> _JOB ITEM 1_:
In the deidentification thread, why does the reply to the linkability proposal insist that records from the same user must stay linked in a dataset?

> _TEXT UNDER STUDY_:
RE: Deidentification (ISSUE-188)

>> With the  property on linkability, in an anonymized dataset you should not be able to link two transactions from the same device and you should not be able to link a transaction to another dataset.
>No.  That is simply wrong.  All session-based interactions with users depend on the linking of multiple interactions over time, each of which must remain linked in the dataset if the site is going to make any meaningful use of them.  Linking data records doesn't have anything to do with privacy or EU data protection.


If data records can be linked then there is a significant chance we’re not talking about anonymized data.

>That does not, in any way, imply that the data set remains linked to the user, which is what linkability means to data protection. (Linking to the user's device is just an indirect linking to the user).

With respect to anonymization techniques, this is the most suitable definition. We had a similar discussion about the definition of unlikability a while ago, I suggested using the terminology of ISO/IEC 15408-2 (http://lists.w3.org/Archives/Public/public-tracking/2012Nov/0255.html). 

>The Article 29 definition of linkability is simply wrong: it seems to be entirely misinformed about what that term means with regard to data protection. Maybe that's why we are calling it de-identification instead.

Again with respect to anonymization this is the definition provided by ISO/IEC 15408-2.  If you have a different definition which is more widely used, please provide a link to it.

> You are trying to prevent identifying a user via data correlation and have construed the definition as if that is all that matters. As a side-effect, you are preventing normal operation of a site
in terms of evaluating which user agent software doesn't work well,or where to place UI elements in a window, or what sets of content lead to a conversion (as opposed to boredom or leaving the site).

> _JOB ITEM 2_:
Copy out every one of the rows below word for word, leaving the pictures out of your answer.

(Stored entries)
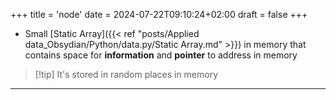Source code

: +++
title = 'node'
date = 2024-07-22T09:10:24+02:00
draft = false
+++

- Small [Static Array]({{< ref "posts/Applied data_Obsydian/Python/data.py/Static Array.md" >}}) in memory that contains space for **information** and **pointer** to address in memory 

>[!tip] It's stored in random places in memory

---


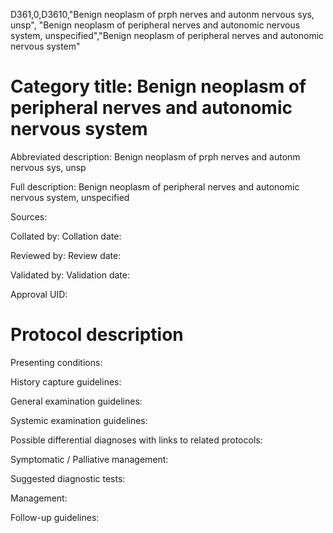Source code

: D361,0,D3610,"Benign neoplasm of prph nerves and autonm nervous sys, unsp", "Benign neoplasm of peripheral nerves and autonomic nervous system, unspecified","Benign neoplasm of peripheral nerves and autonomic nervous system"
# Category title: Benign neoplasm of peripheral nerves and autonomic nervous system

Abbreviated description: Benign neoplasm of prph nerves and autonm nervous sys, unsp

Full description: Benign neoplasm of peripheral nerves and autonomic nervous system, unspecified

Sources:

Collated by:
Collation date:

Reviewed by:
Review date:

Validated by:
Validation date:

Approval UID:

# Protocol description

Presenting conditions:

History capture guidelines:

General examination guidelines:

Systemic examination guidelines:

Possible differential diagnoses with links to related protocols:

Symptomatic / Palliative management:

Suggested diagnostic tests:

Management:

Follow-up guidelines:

> _RESULT 1_:
All session-based interactions with users depend on linking multiple interactions over time. Each of those interactions must remain linked in the dataset if the site is going to make any meaningful use of them.

> _RESULT 2_:
Source code

: +++
title = 'node'
date = 2024-07-22T09:10:24+02:00
draft = false
+++

- Small [Static Array]({{< ref "posts/Applied data_Obsydian/Python/data.py/Static Array.md" >}}) in memory that contains space for **information** and **pointer** to address in memory 

>[!tip] It's stored in random places in memory

---


Source code

: D361,0,D3610,"Benign neoplasm of prph nerves and autonm nervous sys, unsp", "Benign neoplasm of peripheral nerves and autonomic nervous system, unspecified","Benign neoplasm of peripheral nerves and autonomic nervous system"
# Category title: Benign neoplasm of peripheral nerves and autonomic nervous system

Abbreviated description: Benign neoplasm of prph nerves and autonm nervous sys, unsp

Full description: Benign neoplasm of peripheral nerves and autonomic nervous system, unspecified

Sources:

Collated by:
Collation date:

Reviewed by:
Review date:

Validated by:
Validation date:

Approval UID:

# Protocol description

Presenting conditions:

History capture guidelines:

General examination guidelines:

Systemic examination guidelines:

Possible differential diagnoses with links to related protocols:

Symptomatic / Palliative management:

Suggested diagnostic tests:

Management:

Follow-up guidelines:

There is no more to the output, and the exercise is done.